[Dataset items]
*** Block opens ***

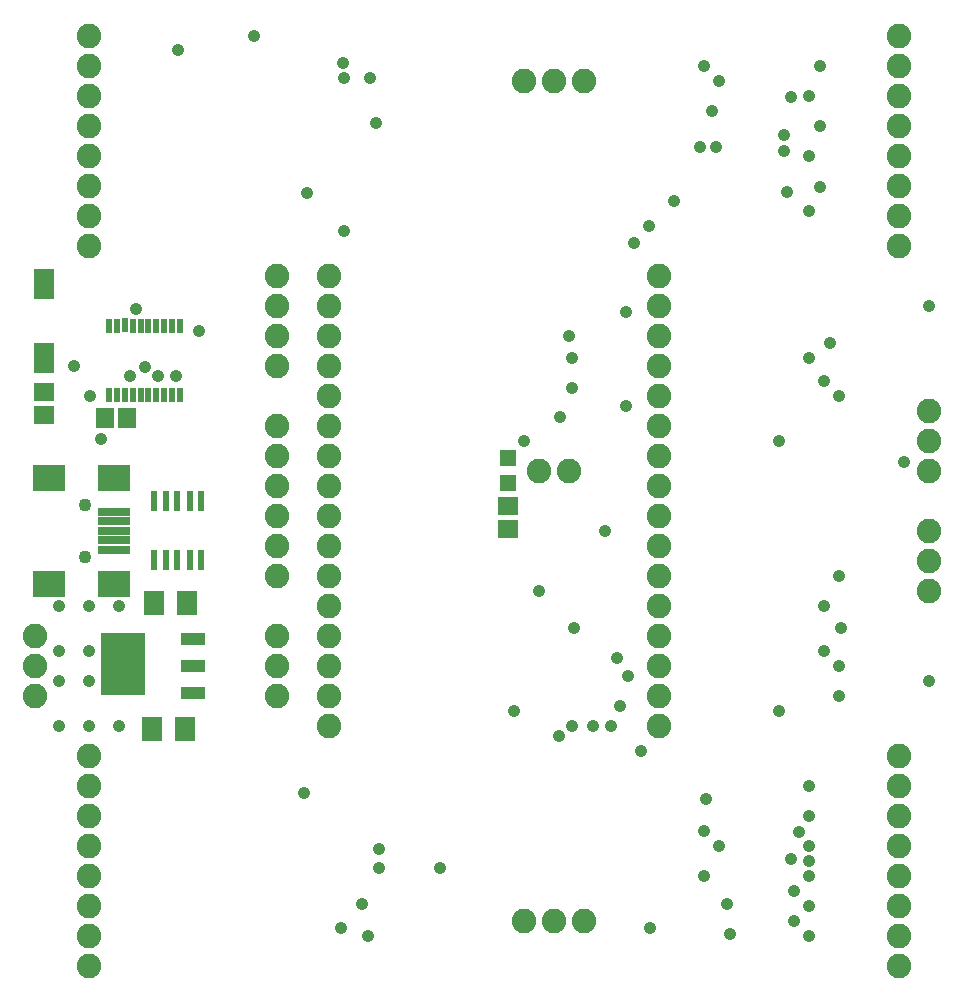
<source format=gbr>
G04 EAGLE Gerber RS-274X export*
G75*
%MOMM*%
%FSLAX34Y34*%
%LPD*%
%INSoldermask Bottom*%
%IPPOS*%
%AMOC8*
5,1,8,0,0,1.08239X$1,22.5*%
G01*
%ADD10R,3.683000X5.334000*%
%ADD11C,2.082800*%
%ADD12R,1.703200X1.503200*%
%ADD13R,1.803200X2.503200*%
%ADD14R,1.503200X1.703200*%
%ADD15R,1.403200X1.403200*%
%ADD16R,2.703200X0.703200*%
%ADD17R,2.703200X2.203200*%
%ADD18C,1.103200*%
%ADD19R,0.603200X1.703197*%
%ADD20R,2.103200X1.103200*%
%ADD21R,2.103200X3.403200*%
%ADD22R,1.803200X2.003200*%
%ADD23R,0.603200X1.203200*%
%ADD24C,1.061200*%


D10*
X92075Y267970D03*
D11*
X774700Y482600D03*
X774700Y457200D03*
X774700Y431800D03*
X774700Y330200D03*
X774700Y355600D03*
X774700Y381000D03*
X431800Y762000D03*
X457200Y762000D03*
X482600Y762000D03*
X431800Y50800D03*
X457200Y50800D03*
X482600Y50800D03*
X469900Y431800D03*
X444500Y431800D03*
D12*
X25400Y498450D03*
X25400Y479450D03*
D13*
X25400Y590300D03*
X25400Y527300D03*
D14*
X76860Y476250D03*
X95860Y476250D03*
D15*
X417830Y442300D03*
X417830Y421300D03*
D12*
X417830Y401930D03*
X417830Y382930D03*
D16*
X84690Y381000D03*
X84690Y373000D03*
X84690Y397000D03*
X84690Y389000D03*
D17*
X29690Y426000D03*
X29690Y336000D03*
X84690Y426000D03*
X84690Y336000D03*
D16*
X84690Y365000D03*
D18*
X59690Y359000D03*
X59690Y403000D03*
D19*
X158430Y355999D03*
X138110Y355999D03*
X148430Y355999D03*
X128430Y355999D03*
X118430Y355999D03*
X118430Y406001D03*
X128430Y406001D03*
X138110Y406001D03*
X148430Y406001D03*
X158430Y406001D03*
D20*
X151150Y289700D03*
X151150Y266700D03*
X151150Y243700D03*
D21*
X90150Y266700D03*
D22*
X144810Y213360D03*
X116810Y213360D03*
X118080Y320040D03*
X146080Y320040D03*
D23*
X80522Y496410D03*
X87126Y496410D03*
X93730Y496350D03*
X100334Y496410D03*
X106938Y496410D03*
X113542Y496410D03*
X120146Y496410D03*
X126750Y496410D03*
X133354Y496410D03*
X139958Y496410D03*
X139958Y554830D03*
X133354Y554830D03*
X126750Y554830D03*
X120146Y554830D03*
X113542Y554830D03*
X106938Y554830D03*
X100334Y554830D03*
X93730Y554890D03*
X87126Y554830D03*
X80522Y554830D03*
D11*
X222250Y292100D03*
X222250Y266700D03*
X222250Y241300D03*
X222250Y596900D03*
X222250Y571500D03*
X222250Y546100D03*
X222250Y520700D03*
X222250Y419100D03*
X222250Y444500D03*
X222250Y469900D03*
X222250Y342900D03*
X222250Y368300D03*
X222250Y393700D03*
X749300Y800100D03*
X749300Y774700D03*
X749300Y749300D03*
X749300Y723900D03*
X749300Y698500D03*
X749300Y673100D03*
X749300Y647700D03*
X749300Y622300D03*
X546100Y596900D03*
X546100Y571500D03*
X546100Y546100D03*
X546100Y520700D03*
X546100Y495300D03*
X546100Y469900D03*
X546100Y444500D03*
X546100Y419100D03*
X546100Y393700D03*
X546100Y368300D03*
X546100Y342900D03*
X546100Y317500D03*
X546100Y292100D03*
X546100Y266700D03*
X546100Y241300D03*
X546100Y215900D03*
X749300Y190500D03*
X749300Y165100D03*
X749300Y139700D03*
X749300Y114300D03*
X749300Y88900D03*
X749300Y63500D03*
X749300Y38100D03*
X749300Y12700D03*
X63500Y800100D03*
X63500Y774700D03*
X63500Y749300D03*
X63500Y723900D03*
X63500Y698500D03*
X63500Y673100D03*
X63500Y647700D03*
X63500Y622300D03*
X266700Y596900D03*
X266700Y571500D03*
X266700Y546100D03*
X266700Y520700D03*
X266700Y495300D03*
X266700Y469900D03*
X266700Y444500D03*
X266700Y419100D03*
X266700Y393700D03*
X266700Y368300D03*
X266700Y342900D03*
X266700Y317500D03*
X266700Y292100D03*
X266700Y266700D03*
X266700Y241300D03*
X266700Y215900D03*
X63500Y190500D03*
X63500Y165100D03*
X63500Y139700D03*
X63500Y114300D03*
X63500Y88900D03*
X63500Y63500D03*
X63500Y38100D03*
X63500Y12700D03*
X17780Y241300D03*
X17780Y266700D03*
X17780Y292100D03*
D24*
X538480Y44450D03*
X657860Y102870D03*
X308610Y95250D03*
X276860Y44450D03*
X422910Y228600D03*
X473710Y298450D03*
X247650Y666750D03*
X306070Y726440D03*
X431800Y457200D03*
X472440Y527050D03*
X647700Y457200D03*
X673100Y527050D03*
X558800Y660400D03*
X654050Y668020D03*
X647700Y228600D03*
X699770Y298450D03*
X245110Y158750D03*
X203200Y800100D03*
X138927Y788173D03*
X88900Y317500D03*
X63500Y317500D03*
X88900Y215900D03*
X63500Y215900D03*
X63500Y279400D03*
X63500Y254000D03*
X38100Y215900D03*
X38100Y317500D03*
X38100Y279400D03*
X38100Y254000D03*
X774700Y571500D03*
X774700Y254000D03*
X73660Y458470D03*
X444500Y330200D03*
X580390Y706120D03*
X681990Y671830D03*
X594360Y706120D03*
X673100Y698500D03*
X590550Y736600D03*
X681990Y723900D03*
X596900Y762000D03*
X673100Y749300D03*
X584200Y774700D03*
X681990Y774700D03*
X657860Y748030D03*
X698500Y266700D03*
X660400Y76200D03*
X698500Y495300D03*
X651510Y702310D03*
X753110Y439420D03*
X673100Y101600D03*
X685800Y279400D03*
X685800Y508000D03*
X651510Y716280D03*
X698500Y342900D03*
X685800Y317500D03*
X673100Y651510D03*
X690880Y539750D03*
X664210Y125730D03*
X698500Y241300D03*
X605790Y39370D03*
X673100Y38100D03*
X603250Y64770D03*
X673100Y63500D03*
X584200Y88900D03*
X673100Y88900D03*
X596900Y114300D03*
X673100Y114300D03*
X584200Y127000D03*
X673100Y139700D03*
X585470Y153670D03*
X673100Y165100D03*
X660400Y50800D03*
X300990Y764540D03*
X299720Y38100D03*
X279400Y764540D03*
X530860Y194310D03*
X510540Y273050D03*
X500380Y381000D03*
X537210Y638810D03*
X472440Y501650D03*
X294640Y64770D03*
X278130Y777240D03*
X462280Y477520D03*
X518160Y486410D03*
X519430Y257810D03*
X513080Y232410D03*
X518160Y566420D03*
X524510Y624840D03*
X469900Y546100D03*
X279400Y635000D03*
X461010Y207010D03*
X505460Y215900D03*
X472440Y215900D03*
X490220Y215900D03*
X360680Y95250D03*
X308610Y111760D03*
X97790Y511810D03*
X102870Y568960D03*
X137160Y511810D03*
X50800Y520700D03*
X121920Y511810D03*
X110490Y519430D03*
X63968Y494832D03*
X156210Y549910D03*
M02*

</source>
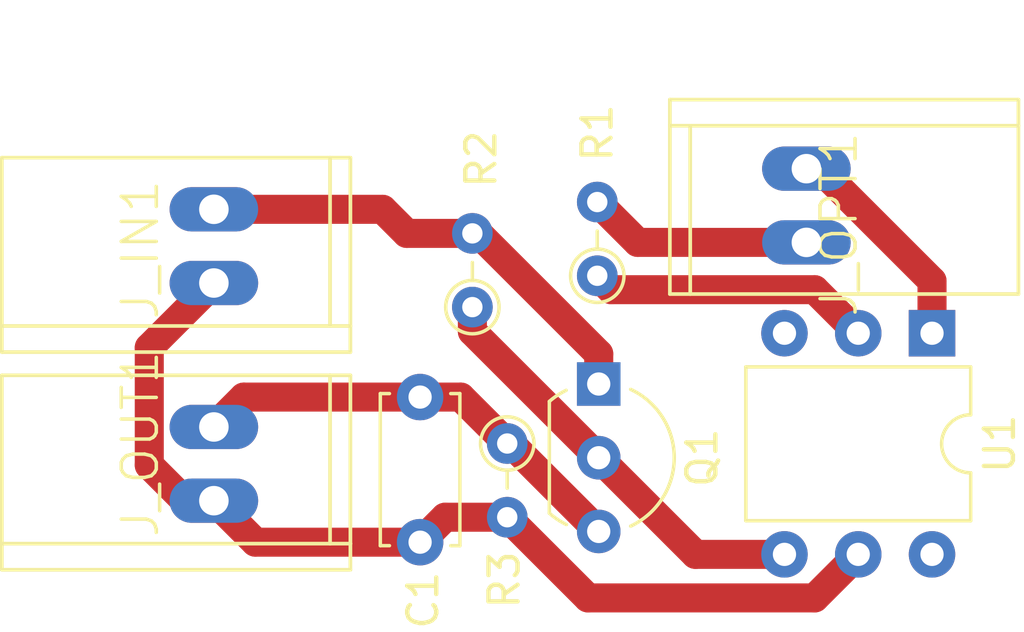
<source format=kicad_pcb>
(kicad_pcb (version 20220914) (generator pcbnew)

  (general
    (thickness 1.6)
  )

  (paper "A4")
  (layers
    (0 "F.Cu" signal)
    (31 "B.Cu" signal)
    (32 "B.Adhes" user "B.Adhesive")
    (33 "F.Adhes" user "F.Adhesive")
    (34 "B.Paste" user)
    (35 "F.Paste" user)
    (36 "B.SilkS" user "B.Silkscreen")
    (37 "F.SilkS" user "F.Silkscreen")
    (38 "B.Mask" user)
    (39 "F.Mask" user)
    (40 "Dwgs.User" user "User.Drawings")
    (41 "Cmts.User" user "User.Comments")
    (42 "Eco1.User" user "User.Eco1")
    (43 "Eco2.User" user "User.Eco2")
    (44 "Edge.Cuts" user)
    (45 "Margin" user)
    (46 "B.CrtYd" user "B.Courtyard")
    (47 "F.CrtYd" user "F.Courtyard")
    (48 "B.Fab" user)
    (49 "F.Fab" user)
    (50 "User.1" user)
    (51 "User.2" user)
    (52 "User.3" user)
    (53 "User.4" user)
    (54 "User.5" user)
    (55 "User.6" user)
    (56 "User.7" user)
    (57 "User.8" user)
    (58 "User.9" user)
  )

  (setup
    (stackup
      (layer "F.SilkS" (type "Top Silk Screen"))
      (layer "F.Paste" (type "Top Solder Paste"))
      (layer "F.Mask" (type "Top Solder Mask") (thickness 0.01))
      (layer "F.Cu" (type "copper") (thickness 0.035))
      (layer "dielectric 1" (type "core") (thickness 1.51) (material "FR4") (epsilon_r 4.5) (loss_tangent 0.02))
      (layer "B.Cu" (type "copper") (thickness 0.035))
      (layer "B.Mask" (type "Bottom Solder Mask") (thickness 0.01))
      (layer "B.Paste" (type "Bottom Solder Paste"))
      (layer "B.SilkS" (type "Bottom Silk Screen"))
      (copper_finish "None")
      (dielectric_constraints no)
    )
    (pad_to_mask_clearance 0)
    (pcbplotparams
      (layerselection 0x00010fc_ffffffff)
      (plot_on_all_layers_selection 0x0000000_00000000)
      (disableapertmacros false)
      (usegerberextensions false)
      (usegerberattributes true)
      (usegerberadvancedattributes true)
      (creategerberjobfile true)
      (dashed_line_dash_ratio 12.000000)
      (dashed_line_gap_ratio 3.000000)
      (svgprecision 4)
      (plotframeref false)
      (viasonmask false)
      (mode 1)
      (useauxorigin false)
      (hpglpennumber 1)
      (hpglpenspeed 20)
      (hpglpendiameter 15.000000)
      (dxfpolygonmode true)
      (dxfimperialunits true)
      (dxfusepcbnewfont true)
      (psnegative false)
      (psa4output false)
      (plotreference true)
      (plotvalue true)
      (plotinvisibletext false)
      (sketchpadsonfab false)
      (subtractmaskfromsilk false)
      (outputformat 1)
      (mirror false)
      (drillshape 1)
      (scaleselection 1)
      (outputdirectory "")
    )
  )

  (net 0 "")
  (net 1 "GND")
  (net 2 "Net-(Q1-D)")
  (net 3 "Net-(J_OPT1-Pin_1)")
  (net 4 "unconnected-(U1-Pad6)")
  (net 5 "Net-(J_OPT1-Pin_2)")
  (net 6 "Net-(Q1-G)")
  (net 7 "Net-(R1-Pad1)")
  (net 8 "Net-(J_IN1-Pin_1)")

  (footprint "Package_TO_SOT_THT:TO-92L_Inline_Wide" (layer "F.Cu") (at 91.55 63.45 -90))

  (footprint "Package_DIP:DIP-6_W7.62mm" (layer "F.Cu") (at 103.025 61.7 -90))

  (footprint "Resistor_THT:R_Axial_DIN0204_L3.6mm_D1.6mm_P2.54mm_Vertical" (layer "F.Cu") (at 91.5 59.72 90))

  (footprint "localstuff:1X02_GN" (layer "F.Cu") (at 78.3 66.2 90))

  (footprint "Capacitor_THT:C_Disc_D5.0mm_W2.5mm_P5.00mm" (layer "F.Cu") (at 85.4 68.9 90))

  (footprint "Resistor_THT:R_Axial_DIN0204_L3.6mm_D1.6mm_P2.54mm_Vertical" (layer "F.Cu") (at 87.2 60.8 90))

  (footprint "localstuff:1X02_GN" (layer "F.Cu") (at 78.3 58.7 90))

  (footprint "localstuff:1X02_GN" (layer "F.Cu") (at 98.7 57.3 -90))

  (footprint "Resistor_THT:R_Axial_DIN0204_L3.6mm_D1.6mm_P2.54mm_Vertical" (layer "F.Cu") (at 88.4 65.5 -90))

  (segment (start 87.2 58.26) (end 84.94 58.26) (width 1) (layer "F.Cu") (net 1) (tstamp 0de9a7c2-940d-461a-a2bd-47e724dd0a41))
  (segment (start 91.55 62.41) (end 87.4 58.26) (width 1) (layer "F.Cu") (net 1) (tstamp 0e7e9c79-9c39-46c4-be6d-0166ff105447))
  (segment (start 91.55 63.45) (end 91.55 62.41) (width 1) (layer "F.Cu") (net 1) (tstamp 17ed3684-72ca-45b2-aeef-c460b3ea3373))
  (segment (start 84.94 58.26) (end 84.11 57.43) (width 1) (layer "F.Cu") (net 1) (tstamp 34702b33-a9ec-44d8-b48c-040828c10d33))
  (segment (start 84.11 57.43) (end 78.3 57.43) (width 1) (layer "F.Cu") (net 1) (tstamp 457906be-c6a8-4f27-bba7-e6f7c194f2b7))
  (segment (start 87.4 58.26) (end 87.2 58.26) (width 1) (layer "F.Cu") (net 1) (tstamp 80a46703-fe56-437a-b9c8-ad65959d3b88))
  (segment (start 85.4 63.9) (end 86.8 63.9) (width 1) (layer "F.Cu") (net 2) (tstamp 10d74e62-3436-46ff-b6cb-e52352d873ea))
  (segment (start 88.4 65.5) (end 88.52 65.5) (width 1) (layer "F.Cu") (net 2) (tstamp 5b3eacab-423a-4eba-a84a-bf2331841dc8))
  (segment (start 86.8 63.9) (end 88.4 65.5) (width 1) (layer "F.Cu") (net 2) (tstamp 74bec741-3d15-43a7-8065-43804fa07990))
  (segment (start 88.52 65.5) (end 91.55 68.53) (width 1) (layer "F.Cu") (net 2) (tstamp a5c006d4-58df-4ed4-9cbf-94ae1ef7c571))
  (segment (start 85.4 63.9) (end 79.33 63.9) (width 1) (layer "F.Cu") (net 2) (tstamp ce7c8ec9-ab97-45a6-8df3-0967c5a9d3a8))
  (segment (start 79.33 63.9) (end 78.3 64.93) (width 1) (layer "F.Cu") (net 2) (tstamp d01bf324-cbd9-410c-9bfb-899f4dc377b7))
  (segment (start 99.155 56.03) (end 98.7 56.03) (width 1) (layer "F.Cu") (net 3) (tstamp 2376ecb3-f9f8-4a66-a2b8-5077a2cb33bc))
  (segment (start 103.025 59.9) (end 99.155 56.03) (width 1) (layer "F.Cu") (net 3) (tstamp 5145feea-56c4-4448-bce9-710b49c31fc1))
  (segment (start 103.025 61.7) (end 103.025 59.9) (width 1) (layer "F.Cu") (net 3) (tstamp 647698ca-00e7-4052-88ed-bf1740592f9a))
  (segment (start 98.7 58.57) (end 92.89 58.57) (width 1) (layer "F.Cu") (net 5) (tstamp b005651a-3f3a-471b-bfe6-fd514ee4f1f7))
  (segment (start 92.89 58.57) (end 91.5 57.18) (width 1) (layer "F.Cu") (net 5) (tstamp c4deb8d2-ff5a-40e3-9e37-ae131390b975))
  (segment (start 97.945 69.32) (end 94.88 69.32) (width 1) (layer "F.Cu") (net 6) (tstamp 33210518-8374-4eb0-b058-961d4c304aff))
  (segment (start 94.88 69.32) (end 91.55 65.99) (width 1) (layer "F.Cu") (net 6) (tstamp 9571c169-4a76-417e-8d62-844d7f268a16))
  (segment (start 87.2 61.64) (end 87.2 60.8) (width 1) (layer "F.Cu") (net 6) (tstamp 970d634b-0dcf-425a-bdb7-87c272f203c2))
  (segment (start 91.55 65.99) (end 87.2 61.64) (width 1) (layer "F.Cu") (net 6) (tstamp bce22b9c-a35d-47c0-9614-5a521e181c61))
  (segment (start 100.485 61.7) (end 98.985 60.2) (width 1) (layer "F.Cu") (net 7) (tstamp 56249247-0399-4948-9689-5bcc56c49a64))
  (segment (start 98.985 60.2) (end 91.98 60.2) (width 1) (layer "F.Cu") (net 7) (tstamp 5b5e8795-93d8-4c00-a81a-15c7c872e791))
  (segment (start 91.98 60.2) (end 91.5 59.72) (width 1) (layer "F.Cu") (net 7) (tstamp b31aa7a3-fde1-402e-9e5a-116df49be988))
  (segment (start 98.985 70.82) (end 91.18 70.82) (width 1) (layer "F.Cu") (net 8) (tstamp 2bbb6d35-9407-4c1f-b087-8a93265332db))
  (segment (start 88.4 68.04) (end 86.26 68.04) (width 1) (layer "F.Cu") (net 8) (tstamp 2da9d092-bce1-41b4-9e85-0ef7870ae895))
  (segment (start 86.26 68.04) (end 85.4 68.9) (width 1) (layer "F.Cu") (net 8) (tstamp 3629fad5-baa3-4994-89fd-ec98af001311))
  (segment (start 91.18 70.82) (end 88.4 68.04) (width 1) (layer "F.Cu") (net 8) (tstamp 407ca580-aa99-4473-aeed-b56ef9cbc930))
  (segment (start 76.076 66.246) (end 76.076 62.194) (width 1) (layer "F.Cu") (net 8) (tstamp 4c57e650-f397-4484-9bbc-c117ad36781e))
  (segment (start 79.73 68.9) (end 78.3 67.47) (width 1) (layer "F.Cu") (net 8) (tstamp 52c7ff5b-e1ae-4f22-b79d-6de173ec868f))
  (segment (start 100.485 69.32) (end 98.985 70.82) (width 1) (layer "F.Cu") (net 8) (tstamp 7dcaa2d7-82de-4517-b2e1-2e65f7451780))
  (segment (start 77.3 67.47) (end 76.076 66.246) (width 1) (layer "F.Cu") (net 8) (tstamp 8f9f0822-8e54-4701-ab34-fd73d7ca3456))
  (segment (start 85.4 68.9) (end 79.73 68.9) (width 1) (layer "F.Cu") (net 8) (tstamp b999f375-6a9b-4390-8981-799bd4c6b2f1))
  (segment (start 76.076 62.194) (end 78.3 59.97) (width 1) (layer "F.Cu") (net 8) (tstamp bb90d346-6258-4a8a-8fb7-18b579febc53))
  (segment (start 78.3 67.47) (end 77.3 67.47) (width 1) (layer "F.Cu") (net 8) (tstamp e3563a55-c845-4e88-b7a1-278aa50861b9))

)

</source>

*** Block closes ***

Task prompt
Copy out each line of the data where the string "CrtYd" appears.

Result of this task
    (46 "B.CrtYd" user "B.Courtyard")
    (47 "F.CrtYd" user "F.Courtyard")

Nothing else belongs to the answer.